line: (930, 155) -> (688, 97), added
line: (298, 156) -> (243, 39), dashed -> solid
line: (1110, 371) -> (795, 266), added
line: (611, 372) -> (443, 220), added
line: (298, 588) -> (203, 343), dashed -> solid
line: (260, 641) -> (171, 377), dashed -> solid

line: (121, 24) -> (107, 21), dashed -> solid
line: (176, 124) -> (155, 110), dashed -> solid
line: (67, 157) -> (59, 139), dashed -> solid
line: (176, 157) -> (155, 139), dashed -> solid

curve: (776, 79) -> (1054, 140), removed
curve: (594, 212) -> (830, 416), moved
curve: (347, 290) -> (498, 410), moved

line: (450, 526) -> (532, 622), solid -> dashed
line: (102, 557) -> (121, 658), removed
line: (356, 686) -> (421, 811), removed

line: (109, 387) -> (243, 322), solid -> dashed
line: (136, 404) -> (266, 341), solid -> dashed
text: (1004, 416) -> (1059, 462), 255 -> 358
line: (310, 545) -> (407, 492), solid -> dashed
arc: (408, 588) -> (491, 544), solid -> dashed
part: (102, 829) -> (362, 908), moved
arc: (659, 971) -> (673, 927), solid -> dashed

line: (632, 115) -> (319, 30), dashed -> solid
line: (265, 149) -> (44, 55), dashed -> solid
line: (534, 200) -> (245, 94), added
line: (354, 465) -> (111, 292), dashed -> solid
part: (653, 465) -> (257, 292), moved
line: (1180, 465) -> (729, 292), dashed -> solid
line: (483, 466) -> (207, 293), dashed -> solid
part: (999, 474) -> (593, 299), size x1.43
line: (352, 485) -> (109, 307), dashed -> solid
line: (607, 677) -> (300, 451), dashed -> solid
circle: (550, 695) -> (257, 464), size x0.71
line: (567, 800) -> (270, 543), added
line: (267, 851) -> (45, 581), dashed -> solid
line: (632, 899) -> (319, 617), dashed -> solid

---------------

■ **What you should do**: Each line from the one containing "line: (354, 465)" through the final line of the records must be repeated exactly, with no line added or dropped.

■ **Exercise answer**:
line: (354, 465) -> (111, 292), dashed -> solid
part: (653, 465) -> (257, 292), moved
line: (1180, 465) -> (729, 292), dashed -> solid
line: (483, 466) -> (207, 293), dashed -> solid
part: (999, 474) -> (593, 299), size x1.43
line: (352, 485) -> (109, 307), dashed -> solid
line: (607, 677) -> (300, 451), dashed -> solid
circle: (550, 695) -> (257, 464), size x0.71
line: (567, 800) -> (270, 543), added
line: (267, 851) -> (45, 581), dashed -> solid
line: (632, 899) -> (319, 617), dashed -> solid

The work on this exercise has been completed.